页面正文:
假设函数（Hypothesis Representation）

S型函数（Sigmoid Function）也称逻辑函数（Logistic Function）
逻辑回归的假设函数如下：
$$
h_\theta(x) = g(\theta^Tx)
$$
$$
z = \theta^Tx
$$
$$
g(z)=\frac{1}{1+e^{-z}}
$$
S型函数把输入限定在0~1之间，图像如下：

$$
h_\theta(x) = P(y = 1| x; \theta) = 1 - P(y = 0|x;\theta)
P(y = 0|x;\theta) + P(y = 1|x;\theta) = 1
$$
eg.
$ h_\theta(x) = 0.7 $ 代表预测值为1 的概率为70%，为0 的概率为30%。

决策边界（Decision Boundary）

决策边界以能够把样本正确分类的一条边界，不局限于直线，也可能是圆、椭圆等。决策边界由参数$ \theta$ 决定，而不是由数据集的特征决定。

逻辑回归模型

代价函数

逻辑回归的代价函数如下：
$$
\begin{align}& J(\theta) = \dfrac{1}{m} \sum_{i=1}^m \mathrm{Cost}(h_\theta(x^{(i)}),y^{(i)}) \nonumber \newline & \mathrm{Cost}(h_\theta(x),y) = -\log(h_\theta(x)) \; & \text{if y = 1} \nonumber \newline & \mathrm{Cost}(h_\theta(x),y) = -\log(1-h_\theta(x)) \; & \text{if y = 0} \nonumber \end{align}
$$

代价函数$ J(\theta)$ 和假设函数$ h_\theta (x)$ 的图像如下：

如果$ y = 0$ ，当假设函数为零，代价函数也是零，如果假设函数接近1，那么代价函数趋近无穷大。
- 如果$ y = 1$ ，当假设函数为1，代价函数则是零，如果假设函数接近零，那么代价函数趋近无穷大。

$$
\begin{align}& \mathrm{Cost}(h_\theta(x),y) = 0 \text{ if } h_\theta(x) = y \nonumber \newline & \mathrm{Cost}(h_\theta(x),y) \rightarrow \infty \text{ if } y = 0 \; \mathrm{and} \; h_\theta(x) \rightarrow 1 \nonumber \newline & \mathrm{Cost}(h_\theta(x),y) \rightarrow \infty \text{ if } y = 1 \; \mathrm{and} \; h_\theta(x) \rightarrow 0 \nonumber \newline \end{align}
$$

代价函数这样的写法是为了保证$ J(\theta)$ 对于逻辑回归是凸函数。

待办事项:
(a) 请将上面逻辑回归正文中以含有“如果$ y = 0$ ，当假设函数为零，代价函数也是零，如果假设函数接近1，那么代价函数趋近无穷大。”的字句开头、到“代价函数这样的写法是为了保证$ J(\theta)$ 对于逻辑回归是凸函数。”为止的那一段原样照录下来。
(b) 接续上面的逻辑回归正文，从它停下的地方往下写。

所给资料:

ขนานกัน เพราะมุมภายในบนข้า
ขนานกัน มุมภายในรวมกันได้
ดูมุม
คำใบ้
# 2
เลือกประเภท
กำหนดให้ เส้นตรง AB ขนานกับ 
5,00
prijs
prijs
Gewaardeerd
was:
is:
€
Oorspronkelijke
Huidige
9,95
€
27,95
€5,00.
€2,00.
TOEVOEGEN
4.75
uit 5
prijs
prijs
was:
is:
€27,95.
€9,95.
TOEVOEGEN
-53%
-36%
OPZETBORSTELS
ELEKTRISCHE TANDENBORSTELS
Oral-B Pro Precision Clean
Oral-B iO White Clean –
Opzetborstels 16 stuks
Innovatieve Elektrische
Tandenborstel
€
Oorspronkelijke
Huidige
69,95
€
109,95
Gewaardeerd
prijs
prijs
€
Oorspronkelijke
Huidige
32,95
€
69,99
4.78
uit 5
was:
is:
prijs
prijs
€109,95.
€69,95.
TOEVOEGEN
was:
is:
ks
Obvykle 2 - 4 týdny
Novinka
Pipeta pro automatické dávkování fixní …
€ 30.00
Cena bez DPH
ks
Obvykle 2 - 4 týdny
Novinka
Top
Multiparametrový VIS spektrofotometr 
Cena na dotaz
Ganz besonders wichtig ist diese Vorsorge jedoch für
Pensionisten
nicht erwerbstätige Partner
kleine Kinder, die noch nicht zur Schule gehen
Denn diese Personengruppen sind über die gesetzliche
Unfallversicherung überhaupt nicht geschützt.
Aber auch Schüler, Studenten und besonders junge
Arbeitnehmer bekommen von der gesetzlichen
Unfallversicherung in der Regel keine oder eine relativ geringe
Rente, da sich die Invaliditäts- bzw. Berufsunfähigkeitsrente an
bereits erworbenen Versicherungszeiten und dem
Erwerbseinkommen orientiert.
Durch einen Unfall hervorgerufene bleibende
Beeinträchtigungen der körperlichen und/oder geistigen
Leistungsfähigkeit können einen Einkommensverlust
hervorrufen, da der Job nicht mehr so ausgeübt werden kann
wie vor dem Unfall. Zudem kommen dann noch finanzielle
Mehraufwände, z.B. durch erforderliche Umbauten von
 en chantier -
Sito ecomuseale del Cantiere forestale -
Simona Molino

练习作答:
(a)
如果$ y = 0$ ，当假设函数为零，代价函数也是零，如果假设函数接近1，那么代价函数趋近无穷大。
- 如果$ y = 1$ ，当假设函数为1，代价函数则是零，如果假设函数接近零，那么代价函数趋近无穷大。

$$
\begin{align}& \mathrm{Cost}(h_\theta(x),y) = 0 \text{ if } h_\theta(x) = y \nonumber \newline & \mathrm{Cost}(h_\theta(x),y) \rightarrow \infty \text{ if } y = 0 \; \mathrm{and} \; h_\theta(x) \rightarrow 1 \nonumber \newline & \mathrm{Cost}(h_\theta(x),y) \rightarrow \infty \text{ if } y = 1 \; \mathrm{and} \; h_\theta(x) \rightarrow 0 \nonumber \newline \end{align}
$$

代价函数这样的写法是为了保证$ J(\theta)$ 对于逻辑回归是凸函数。

(b)
简化代价函数和梯度下降

代价函数

代价函数的两种情况$\begin{cases} y = 1\\y= 0\end{cases}$可以写到一起，简化如下：
$$
\mathrm{Cost}(h_\theta(x),y) = - y \; \log(h_\theta(x)) - (1 - y) \log(1 - h_\theta(x))
$$

因为$ y$ 的取值只会是0 或者1 ，会使另一项等于零，被约去。
即当$ y = 1$ 的时候，$ (1 - y)log^{(1 - h_\theta (x))} = 0$不会影响结果，当$ y = 0$ 时，$ -ylog^{(h_\theta(x))} = 0$。
完整的代价函数为

$$
J(\theta) = - \frac{1}{m} \displaystyle \sum_{i=1}^m [y^{(i)}\log (h_\theta (x^{(i)})) + (1 - y^{(i)})\log (1 - h_\theta(x^{(i)}))]
$$

向量化实现如下：
$$
\begin{align} & h = g(X\theta) \nonumber \newline & J(\theta) = \frac{1}{m} \cdot \left(-y^{T}\log(h)-(1-y)^{T}\log(1-h)\right) \nonumber \end{align}
$$

梯度下降

梯度下降的通用形式如下：
$$
\begin{align}& Repeat \; \lbrace \nonumber \newline & \; \theta_j := \theta_j - \alpha \dfrac{\partial}{\partial \theta_j}J(\theta) \nonumber \newline & \rbrace \nonumber \end{align}
$$
偏导项计算后带入得到：
$$
\begin{align} & Repeat \; \lbrace \nonumber \newline & \; \theta_j := \theta_j - \frac{\alpha}{m} \sum_{i=1}^m (h_\theta(x^{(i)}) - y^{(i)}) x_j^{(i)} \nonumber \newline & \rbrace \nonumber \end{align}
$$
对于所有的$ \theta$ 都要同步更新。
矢量化如下：
$$
\theta := \theta - \frac{\alpha}{m} X^{T} (g(X \theta ) - \vec{y})
$$

高级优化

对于复杂的算法，建议直接调用已有的库。需要计算下面两个函数。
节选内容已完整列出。